**TRECHO APRESENTADO**.
----------
Debaixo do pé de amora, o
aposentado Claudio Picelli observa as galinhas, a jaqueira
cheia de frutos, os pés de ipê e, ao fundo, um
cenário diferente: o trânsito caótico
da Marginal do Tietê, que passa na frente da sua casa.
Ele vive na mesma chácara em que nasceu, há
57 anos, adquirida por sua família, de imigrantes italianos,
há um século.
A área de 10 mil metros quadrados,
que fica ao lado da Ponte Julio de Mesquita Neto, resistiu
às reformas no curso do Rio Tietê e ao asfaltamento
da via, mas está sucumbindo diante de um dos maiores
problemas urbanos, o avanço das favelas. A cada dia,
uma parte do terreno é engolida por um novo barraco
da Favela Aldeinha, que começou a nascer há
cerca de três anos e hoje tem quase mil moradores.
A convivência não é
pacífica. Picelli, sua mulher, Lúcia, de 49
anos, e a irmã dele, Inês Picelli Barbará,
de 73, reclamam que os moradores da favela invadem a chácara
para roubar galinhas, põem fogo nos eucaliptos, enrolam
fios de luz nas árvores e levam cavalos para pastar
na propriedade.
----------
**DADOS BRUTOS**.
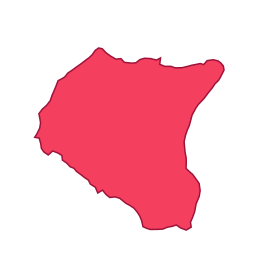 the district of Jeriquara, São Paulo, Brazil, rotated 197°
{"feature_id": "56859067B66998446193520", "entity_name": "Jeriquara", "entity_type": "district", "adm_level": 2, "iso_a3": "BRA", "parent_name": "Brazil", "parent_adm1": "São Paulo", "projection": "robinson", "projection_center": [-47.576, -20.342], "detail": "fine", "context": "isolated", "style": "filled", "palette": "rose", "viewbox_px": 256, "rotation_deg": 197, "n_neighbors": 0, "source": "geoboundaries", "source_scale": "gbopen_adm2", "svg_char_len": 1528}
<svg xmlns="http://www.w3.org/2000/svg" viewBox="0 0 256 256"><g transform="rotate(197 128 128)"><path d="M38.6,51.7L40.7,56.2L40.1,61.5L39.8,67.6L40.7,75.4L39.9,83.2L40.7,89.2L43.7,95.7L49.1,99.9L52.6,102.5L56.5,104.2L60.7,106.3L62.0,111.4L63.6,116.3L66.7,122.3L70.3,131.2L70.9,137.6L70.7,143.3L70.1,148.5L70.5,159.0L69.0,166.6L67.7,170.9L63.9,178.5L61.6,184.9L59.0,191.4L57.8,195.5L55.3,200.1L54.3,204.5L53.1,211.5L55.0,215.2L58.2,217.3L61.6,218.5L66.4,218.2L72.0,215.6L74.2,210.8L77.7,210.8L81.7,208.6L85.3,206.7L89.1,204.3L93.9,201.5L100.5,199.3L105.0,199.5L110.8,197.7L116.3,198.2L117.4,204.5L120.6,201.3L126.7,201.0L132.7,199.5L136.5,197.0L139.5,192.7L143.1,191.2L150.7,189.7L155.0,192.3L159.7,190.3L165.8,191.7L171.4,193.7L175.6,196.2L179.4,196.0L182.0,192.7L183.7,187.5L185.8,183.8L188.2,180.6L191.5,175.9L195.0,171.4L198.0,167.4L201.5,163.1L203.4,158.3L206.0,155.4L208.7,152.8L209.1,146.9L209.6,141.9L210.2,136.9L210.3,131.7L212.4,126.0L215.5,120.9L217.4,115.6L214.9,111.0L213.1,107.3L212.4,102.0L213.4,95.7L214.5,91.8L210.0,92.4L206.8,87.4L204.9,83.2L201.5,80.5L196.4,78.9L193.3,84.0L187.7,83.6L183.2,82.4L181.3,78.1L176.3,76.5L172.0,74.0L168.0,73.7L164.5,71.4L159.9,69.8L155.3,68.0L150.5,66.5L147.6,63.3L141.9,61.8L137.9,57.0L134.2,61.1L129.6,58.0L125.1,56.2L120.4,58.3L115.5,58.4L108.0,55.4L103.6,54.5L98.7,53.0L94.1,49.9L90.9,47.1L87.9,43.4L84.8,38.0L80.7,37.5L77.0,37.5L70.1,39.7L65.2,41.5L61.1,44.8L56.9,46.9L53.5,49.4L48.4,47.8L42.5,47.4L38.6,51.7Z" fill="#f43f5e" stroke="#9f1239" stroke-width="1.5"/></g></svg>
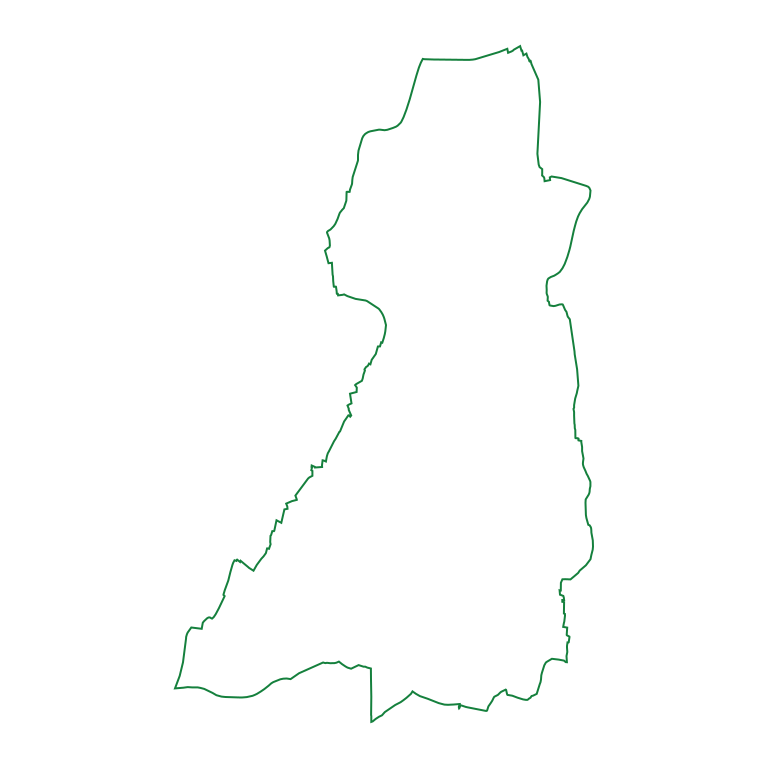 Sena, Phra Nakhon Si Ayutthaya, Thailand (Equal Earth projection)
{"feature_id": "78962969B95009717183464", "entity_name": "Sena", "entity_type": "district", "adm_level": 2, "iso_a3": "THA", "parent_name": "Thailand", "parent_adm1": "Phra Nakhon Si Ayutthaya", "projection": "equal_earth", "projection_center": [100.378, 14.308], "detail": "fine", "context": "isolated", "style": "outline", "palette": "green", "viewbox_px": 768, "rotation_deg": 0, "n_neighbors": 0, "source": "geoboundaries", "source_scale": "gbopen_adm2", "svg_char_len": 6085}
<svg xmlns="http://www.w3.org/2000/svg" viewBox="0 0 768 768"><path d="M538.3,79.7L531.5,64.1L530.6,60.8L530.5,60.7L529.6,61.4L529.4,61.2L528.7,58.9L527.5,57.0L526.4,53.6L523.4,55.3L522.1,50.6L521.5,50.7L520.1,46.1L513.7,49.8L513.1,50.5L511.6,51.4L508.1,52.8L507.3,48.8L499.2,52.0L475.3,59.2L472.8,59.6L469.0,59.9L433.3,59.5L424.3,59.2L422.8,58.9L420.8,62.8L418.9,67.6L416.4,75.6L409.7,99.4L406.5,109.4L403.6,117.1L401.3,121.8L400.6,122.8L397.6,125.7L396.0,126.7L392.8,128.0L387.3,129.8L384.6,130.2L380.3,129.7L378.7,129.7L370.4,131.3L368.3,132.0L366.4,133.1L365.0,134.1L363.3,136.1L362.2,138.3L358.5,150.6L358.0,154.9L358.0,160.2L357.8,161.1L352.7,177.0L352.3,180.0L352.1,183.3L351.9,184.4L350.0,189.6L349.7,191.6L349.6,191.9L346.9,191.8L346.6,192.0L346.4,199.4L346.3,200.8L343.8,208.2L342.3,209.7L339.9,212.7L339.3,214.1L337.6,218.9L335.3,223.9L333.7,226.2L330.5,229.5L328.0,231.0L327.1,232.0L327.0,232.6L329.2,238.4L329.6,240.5L329.9,245.6L329.4,247.3L327.8,248.1L325.0,250.6L326.7,256.4L328.5,263.2L331.9,262.8L332.6,274.7L333.0,276.3L333.2,281.0L333.8,286.6L334.0,286.8L335.8,286.6L336.0,286.8L336.6,291.0L336.8,293.6L336.9,293.8L337.8,293.8L338.1,295.4L342.8,294.8L344.1,294.4L347.4,296.1L355.6,298.9L365.6,300.5L367.1,301.1L378.4,308.5L379.2,309.2L381.3,312.1L382.8,314.7L383.7,316.8L384.3,318.5L386.0,325.1L385.3,331.4L384.8,334.1L383.8,338.0L382.3,342.7L381.2,342.3L380.0,346.4L377.9,346.5L375.8,354.0L371.7,359.8L370.4,364.3L369.0,363.6L368.0,365.6L367.5,366.1L366.0,367.1L364.5,369.3L364.5,369.8L364.9,370.3L364.9,370.6L363.5,374.5L362.7,378.5L361.9,380.8L357.2,383.5L355.9,384.3L355.1,385.1L356.8,387.6L356.6,392.0L350.0,393.7L351.5,403.4L348.9,404.6L347.5,405.5L348.8,408.9L348.7,409.8L351.2,415.5L350.2,416.7L348.9,415.3L348.4,415.3L344.1,421.5L340.0,431.5L339.4,431.8L335.7,438.7L334.0,441.3L329.0,451.2L327.8,453.3L326.9,456.2L325.9,461.5L323.6,460.5L322.6,460.3L322.0,465.2L322.1,467.0L315.0,467.5L314.9,466.9L311.7,465.5L311.5,467.1L312.0,467.5L311.3,470.2L312.4,470.9L312.4,475.8L309.4,477.4L308.1,478.5L295.4,495.6L296.8,499.5L296.8,499.9L292.0,501.1L286.2,503.6L287.3,506.5L287.5,508.8L284.4,509.4L281.3,522.8L276.5,520.3L274.3,530.7L274.0,531.1L272.3,531.1L271.1,535.1L270.5,535.8L270.2,542.1L270.6,544.2L269.0,548.8L267.7,548.4L267.1,548.4L265.9,553.1L263.6,556.3L261.3,558.8L256.8,564.9L253.5,570.7L248.9,567.8L248.3,567.2L240.6,560.8L240.1,562.0L237.1,559.6L236.8,559.8L236.4,560.9L234.5,560.3L233.1,563.0L232.4,565.0L230.4,572.0L228.3,580.5L224.8,590.1L223.5,594.5L223.5,595.0L224.5,595.8L224.6,596.2L218.9,608.2L215.7,614.2L213.8,617.0L212.1,618.6L211.7,618.5L209.8,617.4L208.5,617.5L207.2,618.2L204.1,621.1L202.8,622.7L201.7,628.8L191.3,627.5L187.7,632.5L186.9,634.3L186.1,637.1L186.1,638.1L183.0,662.3L179.7,675.9L175.0,688.4L183.4,687.7L187.7,687.1L192.1,687.4L197.7,687.4L200.4,687.9L204.2,688.9L212.5,692.9L216.4,695.2L221.5,696.6L225.4,697.0L237.6,697.4L241.7,697.5L246.7,697.1L252.6,695.8L254.8,694.9L256.9,693.9L260.8,691.5L264.3,689.1L268.6,685.7L271.3,683.3L273.3,682.1L280.3,679.3L283.2,678.7L286.6,678.5L290.6,679.1L299.1,673.2L323.1,662.5L324.4,662.9L325.6,663.1L326.9,662.8L330.2,663.2L334.5,663.1L336.4,662.7L338.9,661.6L342.0,664.1L345.4,666.4L347.5,667.6L351.1,668.7L358.6,665.1L363.6,666.7L365.3,666.7L367.3,667.6L370.9,668.5L371.0,679.4L371.3,696.7L371.1,715.2L371.3,715.9L371.3,721.9L372.7,721.4L375.7,718.9L379.1,716.7L382.0,715.3L384.8,712.1L395.2,705.0L400.6,702.2L403.4,700.2L406.5,697.8L411.0,693.8L412.5,691.4L415.9,693.8L419.9,696.1L427.8,698.8L438.7,703.1L444.4,704.6L448.0,704.8L454.0,704.5L459.8,704.0L459.8,704.5L458.9,706.4L458.9,707.8L459.1,708.4L459.3,708.2L460.3,705.8L460.6,705.4L461.2,705.4L465.7,706.9L467.4,707.3L485.8,710.9L486.6,710.9L487.1,710.5L488.4,706.4L490.5,703.4L492.2,700.8L493.9,697.3L494.4,696.7L497.9,694.9L500.4,692.4L501.2,691.8L505.7,689.6L506.1,689.9L507.0,693.9L507.3,694.7L507.5,694.9L512.3,695.7L517.6,697.7L523.1,699.4L526.1,699.9L527.3,699.9L528.0,699.5L529.0,698.6L530.5,697.7L531.3,696.4L531.7,696.0L533.0,695.7L536.7,693.9L539.8,684.0L540.5,682.2L541.0,679.5L541.3,675.3L541.9,672.9L544.3,665.3L545.9,662.5L547.0,661.7L551.9,658.8L558.7,659.6L564.0,660.6L565.7,662.1L566.9,662.2L566.5,656.1L567.3,652.0L567.0,647.6L567.0,646.0L567.5,642.4L568.5,642.5L568.7,642.3L569.5,637.0L569.4,636.6L566.9,635.3L566.7,634.9L567.2,627.6L563.2,626.9L563.8,623.5L564.3,621.5L565.0,615.6L564.9,613.9L563.9,613.5L564.1,602.1L562.3,601.8L562.3,600.0L564.1,600.0L563.8,597.5L563.3,595.9L560.0,594.7L559.6,590.4L560.6,590.8L560.8,590.7L560.9,582.8L562.4,579.3L565.4,579.2L570.5,579.4L578.2,572.9L579.7,570.6L585.9,565.3L590.5,559.2L591.3,555.2L592.7,549.7L593.0,546.6L592.8,540.4L591.4,532.7L591.3,530.0L591.1,528.1L590.7,527.0L589.6,525.3L588.3,524.8L586.4,518.0L585.9,515.0L585.5,502.8L585.7,499.4L588.7,494.6L589.3,493.1L589.6,491.7L589.8,488.9L590.4,486.2L590.4,482.0L590.1,480.9L587.8,475.9L586.6,473.8L585.4,470.8L583.7,467.1L583.1,465.1L582.9,463.9L583.0,462.0L583.5,458.5L582.1,451.1L582.1,447.0L581.3,442.1L581.3,440.9L578.5,440.4L578.3,439.9L578.6,438.9L578.4,438.5L577.6,438.2L575.8,438.2L575.5,438.1L575.4,437.8L575.3,429.9L574.8,428.2L574.7,424.9L574.4,423.4L574.1,415.7L574.1,412.0L573.5,408.9L574.1,407.7L574.1,405.1L575.2,398.5L576.8,393.2L577.2,391.1L578.4,385.8L577.1,369.3L574.7,354.3L574.5,351.4L569.8,319.3L567.8,316.7L567.4,315.5L566.5,311.9L565.1,309.9L563.0,305.0L562.7,304.5L562.0,304.3L559.5,304.5L555.5,305.8L553.6,306.1L550.0,305.5L549.5,305.1L548.9,301.8L547.6,300.7L547.8,296.9L547.6,296.1L546.8,294.0L546.6,293.0L546.7,289.8L546.5,285.8L547.1,281.4L547.7,279.5L548.4,278.5L550.8,277.0L554.2,275.7L555.7,274.8L557.9,273.4L559.8,271.9L562.5,268.2L564.7,264.0L567.4,256.8L569.4,250.1L570.3,246.6L573.7,230.9L575.0,225.9L576.2,221.6L578.0,216.6L579.6,213.3L582.1,209.2L587.3,202.6L589.2,199.0L589.9,196.8L590.5,190.5L589.4,188.0L588.3,186.8L586.2,185.9L561.5,178.1L551.6,176.5L549.8,177.4L550.1,180.1L544.6,181.2L544.3,178.1L543.7,176.9L542.1,175.5L542.2,173.8L542.2,169.1L539.6,167.1L538.7,164.6L537.4,153.8L540.1,102.0L538.3,79.7Z" fill="none" stroke="#15803d" stroke-width="2"/></svg>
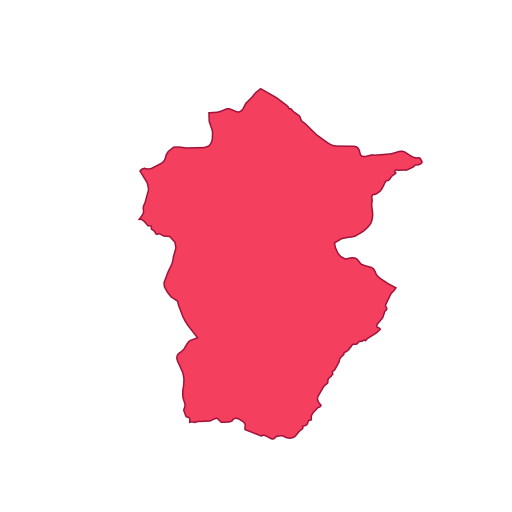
----------
**REQUISITOS DO EXERCÍCIO**.
a - No texto sobre a chácara da família Picelli, transforme em uma lista o parágrafo que começa com "A área de 10 mil metros quadrados" e mantenha os fatos principais.
b - Organize em uma tabela Markdown, com as colunas "Nº" e "Linha", tudo o que vai do início da listagem até a linha que contém "Sena, Phra Nakhon", incluindo essa linha. Omita as linhas em branco e deixe as imagens fora da resposta.
O texto e a listagem não têm relação entre si.

**RESPOSTAS DO EXERCÍCIO**.
a -
- A chácara tem 10 mil metros quadrados e fica ao lado da Ponte Julio de Mesquita Neto.
- A área resistiu às reformas no curso do Rio Tietê e ao asfaltamento da via.
- Agora está sucumbindo ao avanço das favelas.
- A cada dia, um novo barraco da Favela Aldeinha engole uma parte do terreno.
- A favela começou a surgir há cerca de três anos e hoje tem quase mil moradores.

b -
| Nº | Linha |
|---|---|
| 1 |  the district of Jeriquara, São Paulo, Brazil, rotated 197° |
| 2 | {"feature_id": "56859067B66998446193520", "entity_name": "Jeriquara", "entity_type": "district", "adm_level": 2, "iso_a3": "BRA", "parent_name": "Brazil", "parent_adm1": "São Paulo", "projection": "robinson", "projection_center": [-47.576, -20.342], "detail": "fine", "context": "isolated", "style": "filled", "palette": "rose", "viewbox_px": 256, "rotation_deg": 197, "n_neighbors": 0, "source": "geoboundaries", "source_scale": "gbopen_adm2", "svg_char_len": 1528} |
| 3 | <svg xmlns="http://www.w3.org/2000/svg" viewBox="0 0 256 256"><g transform="rotate(197 128 128)"><path d="M38.6,51.7L40.7,56.2L40.1,61.5L39.8,67.6L40.7,75.4L39.9,83.2L40.7,89.2L43.7,95.7L49.1,99.9L52.6,102.5L56.5,104.2L60.7,106.3L62.0,111.4L63.6,116.3L66.7,122.3L70.3,131.2L70.9,137.6L70.7,143.3L70.1,148.5L70.5,159.0L69.0,166.6L67.7,170.9L63.9,178.5L61.6,184.9L59.0,191.4L57.8,195.5L55.3,200.1L54.3,204.5L53.1,211.5L55.0,215.2L58.2,217.3L61.6,218.5L66.4,218.2L72.0,215.6L74.2,210.8L77.7,210.8L81.7,208.6L85.3,206.7L89.1,204.3L93.9,201.5L100.5,199.3L105.0,199.5L110.8,197.7L116.3,198.2L117.4,204.5L120.6,201.3L126.7,201.0L132.7,199.5L136.5,197.0L139.5,192.7L143.1,191.2L150.7,189.7L155.0,192.3L159.7,190.3L165.8,191.7L171.4,193.7L175.6,196.2L179.4,196.0L182.0,192.7L183.7,187.5L185.8,183.8L188.2,180.6L191.5,175.9L195.0,171.4L198.0,167.4L201.5,163.1L203.4,158.3L206.0,155.4L208.7,152.8L209.1,146.9L209.6,141.9L210.2,136.9L210.3,131.7L212.4,126.0L215.5,120.9L217.4,115.6L214.9,111.0L213.1,107.3L212.4,102.0L213.4,95.7L214.5,91.8L210.0,92.4L206.8,87.4L204.9,83.2L201.5,80.5L196.4,78.9L193.3,84.0L187.7,83.6L183.2,82.4L181.3,78.1L176.3,76.5L172.0,74.0L168.0,73.7L164.5,71.4L159.9,69.8L155.3,68.0L150.5,66.5L147.6,63.3L141.9,61.8L137.9,57.0L134.2,61.1L129.6,58.0L125.1,56.2L120.4,58.3L115.5,58.4L108.0,55.4L103.6,54.5L98.7,53.0L94.1,49.9L90.9,47.1L87.9,43.4L84.8,38.0L80.7,37.5L77.0,37.5L70.1,39.7L65.2,41.5L61.1,44.8L56.9,46.9L53.5,49.4L48.4,47.8L42.5,47.4L38.6,51.7Z" fill="#f43f5e" stroke="#9f1239" stroke-width="1.5"/></g></svg> |
| 4 |  Sena, Phra Nakhon Si Ayutthaya, Thailand (Equal Earth projection) |